**Stated goal A**: Reproduce the entries line for line, starting at the first line of the entries and ending at the line that contains "List each element's", with both of those lines included.

**Text segment**:
..............................
Hi,
I am interested in the recent work in gcc 4.0 with respect to "scalar
evolutions". The students in my compiler laboratory studied the
algorithm implemented in gcc 4.0. We are considering extending this
work based on our experience [4] building a similar framework for
symbolic analysis with chains of recurrences for SUIF and Polaris
(since we introduced this approach in 2001 [1]).
However, after reading the paper on "Fast Recognition of Scalar
Evolutions on Three-Address SSA Code", we have a couple of questions.
1. After reading the paper, we concluded that the scalar evolutions are
actually a restricted polynomial form of chains of recurrences by
Bachmann and Zima [6,8]. Is this true? Or is there an essential
difference with multi-variate chains of recurrences [7]? Does the
"scalar evolutions" name suggest something else beyond the recurrence
forms. Are we missing a crucial point?
2. What is the difference between the SSA-based algorithm described in
the paper and the G-SSA form proposed in 1995 by Tu and Padua [9]. The
G-SSA algorithms compute recurrence relations from which chains of
recurrences can be easily constructed using the construction algorithm
presented in [1].
3. Do you compute recurrence forms for pointer variables? If so, what
is the difference compared to the method described in our 2001 paper
[2]?
4. The "peeled" forms are described as "wrap around" forms in the paper
but do not seem to handle true wrap around variable. How do you handle
wrap around variables, i.e. those that have the form:
k = 9;
for (i=0; i < 10; i++)
{ a[k] = ...
k = i;
}
Can you please explain?
5. Do you plan on implementing dependence testing and range analysis on
chains of recurrences as described in [3,4,5]?
With respect to our first question, we felt that the use of a new name
for an existing technique is confusing. For example, by calling a
"matrix" from linear algebra a "scalar square" we do not change its
semantics. The (algebraic) operations on matrices are still the same.
So are the operations on scalar evolutions the same as those on chains
of recurrences. Janson's classic "History of Art" has apt advice: "It
has always been easier to invent new labels than to create a movement
in art that truly deserves a new name."
..............................
[Stored dataset items]
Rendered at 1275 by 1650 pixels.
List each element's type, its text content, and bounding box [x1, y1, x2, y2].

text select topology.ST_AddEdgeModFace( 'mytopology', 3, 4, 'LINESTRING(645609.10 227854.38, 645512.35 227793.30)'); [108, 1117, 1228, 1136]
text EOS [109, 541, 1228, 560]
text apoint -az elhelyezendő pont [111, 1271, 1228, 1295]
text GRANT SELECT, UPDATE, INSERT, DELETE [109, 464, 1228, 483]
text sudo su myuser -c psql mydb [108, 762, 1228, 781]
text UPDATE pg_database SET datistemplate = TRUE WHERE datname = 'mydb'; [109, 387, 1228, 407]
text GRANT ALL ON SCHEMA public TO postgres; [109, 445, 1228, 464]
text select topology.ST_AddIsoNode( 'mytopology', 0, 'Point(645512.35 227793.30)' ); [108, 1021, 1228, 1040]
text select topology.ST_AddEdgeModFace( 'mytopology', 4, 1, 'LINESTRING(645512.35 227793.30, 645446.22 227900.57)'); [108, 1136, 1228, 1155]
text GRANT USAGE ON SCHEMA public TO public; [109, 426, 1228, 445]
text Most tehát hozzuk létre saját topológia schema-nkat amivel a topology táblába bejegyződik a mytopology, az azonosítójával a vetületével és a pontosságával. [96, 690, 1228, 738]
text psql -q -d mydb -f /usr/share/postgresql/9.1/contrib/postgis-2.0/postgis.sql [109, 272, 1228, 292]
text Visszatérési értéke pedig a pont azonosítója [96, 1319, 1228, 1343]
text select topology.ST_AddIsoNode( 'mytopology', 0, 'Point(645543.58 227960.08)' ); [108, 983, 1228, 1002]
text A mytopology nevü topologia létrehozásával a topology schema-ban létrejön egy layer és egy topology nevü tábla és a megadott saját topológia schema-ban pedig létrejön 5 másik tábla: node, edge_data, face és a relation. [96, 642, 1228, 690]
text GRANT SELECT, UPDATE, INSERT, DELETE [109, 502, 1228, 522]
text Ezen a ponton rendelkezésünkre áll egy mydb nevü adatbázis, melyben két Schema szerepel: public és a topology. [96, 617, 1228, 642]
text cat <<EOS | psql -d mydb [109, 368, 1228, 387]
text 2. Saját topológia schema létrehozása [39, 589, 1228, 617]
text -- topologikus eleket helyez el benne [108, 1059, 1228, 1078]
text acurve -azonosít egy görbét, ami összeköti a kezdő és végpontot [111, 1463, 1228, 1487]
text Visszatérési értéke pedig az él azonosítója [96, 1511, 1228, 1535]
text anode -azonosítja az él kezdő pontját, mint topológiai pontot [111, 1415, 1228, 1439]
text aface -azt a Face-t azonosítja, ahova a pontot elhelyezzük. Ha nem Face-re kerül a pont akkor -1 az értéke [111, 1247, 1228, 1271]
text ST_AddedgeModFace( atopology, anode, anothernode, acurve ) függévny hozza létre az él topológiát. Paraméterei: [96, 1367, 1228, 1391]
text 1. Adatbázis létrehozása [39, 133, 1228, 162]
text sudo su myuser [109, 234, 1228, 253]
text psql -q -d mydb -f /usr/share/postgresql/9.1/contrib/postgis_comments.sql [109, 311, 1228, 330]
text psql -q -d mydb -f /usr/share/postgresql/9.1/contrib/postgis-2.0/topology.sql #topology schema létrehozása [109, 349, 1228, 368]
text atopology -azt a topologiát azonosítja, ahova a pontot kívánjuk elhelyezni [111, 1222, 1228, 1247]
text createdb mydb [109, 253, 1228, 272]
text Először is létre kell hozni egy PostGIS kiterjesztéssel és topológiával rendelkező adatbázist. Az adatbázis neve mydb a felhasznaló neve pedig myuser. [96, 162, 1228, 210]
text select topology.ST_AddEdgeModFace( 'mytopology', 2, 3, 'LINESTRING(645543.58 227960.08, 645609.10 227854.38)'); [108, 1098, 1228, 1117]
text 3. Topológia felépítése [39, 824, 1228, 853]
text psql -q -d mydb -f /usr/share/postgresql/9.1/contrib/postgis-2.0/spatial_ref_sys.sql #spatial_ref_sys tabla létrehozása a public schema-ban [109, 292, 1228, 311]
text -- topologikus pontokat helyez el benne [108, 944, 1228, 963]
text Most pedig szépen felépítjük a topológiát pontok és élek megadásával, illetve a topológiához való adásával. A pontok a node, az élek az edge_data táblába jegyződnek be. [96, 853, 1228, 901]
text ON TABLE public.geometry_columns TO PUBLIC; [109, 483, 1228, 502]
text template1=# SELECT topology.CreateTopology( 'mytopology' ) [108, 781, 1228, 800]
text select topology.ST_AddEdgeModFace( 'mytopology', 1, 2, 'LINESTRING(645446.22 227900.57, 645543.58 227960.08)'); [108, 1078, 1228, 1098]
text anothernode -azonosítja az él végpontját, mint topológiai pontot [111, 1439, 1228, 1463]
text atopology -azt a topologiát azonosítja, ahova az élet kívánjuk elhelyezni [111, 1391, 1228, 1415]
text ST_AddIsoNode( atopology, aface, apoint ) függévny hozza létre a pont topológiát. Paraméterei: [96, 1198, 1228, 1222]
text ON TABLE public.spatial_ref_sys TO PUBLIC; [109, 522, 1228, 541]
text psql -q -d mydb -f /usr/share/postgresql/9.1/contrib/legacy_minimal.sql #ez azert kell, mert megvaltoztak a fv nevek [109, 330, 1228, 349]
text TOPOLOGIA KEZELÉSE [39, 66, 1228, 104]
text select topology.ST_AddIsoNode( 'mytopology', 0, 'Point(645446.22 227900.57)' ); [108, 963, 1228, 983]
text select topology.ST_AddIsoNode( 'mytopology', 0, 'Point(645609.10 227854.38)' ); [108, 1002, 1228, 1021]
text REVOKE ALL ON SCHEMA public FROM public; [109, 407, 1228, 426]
..............................
**Stated goal B**: According to the forum post, in what year did Tu and Padua propose the G-SSA form?

**Exercise answer A**:
Rendered at 1275 by 1650 pixels.
List each element's type, its text content, and bounding box [x1, y1, x2, y2].

**Exercise answer B**: 1995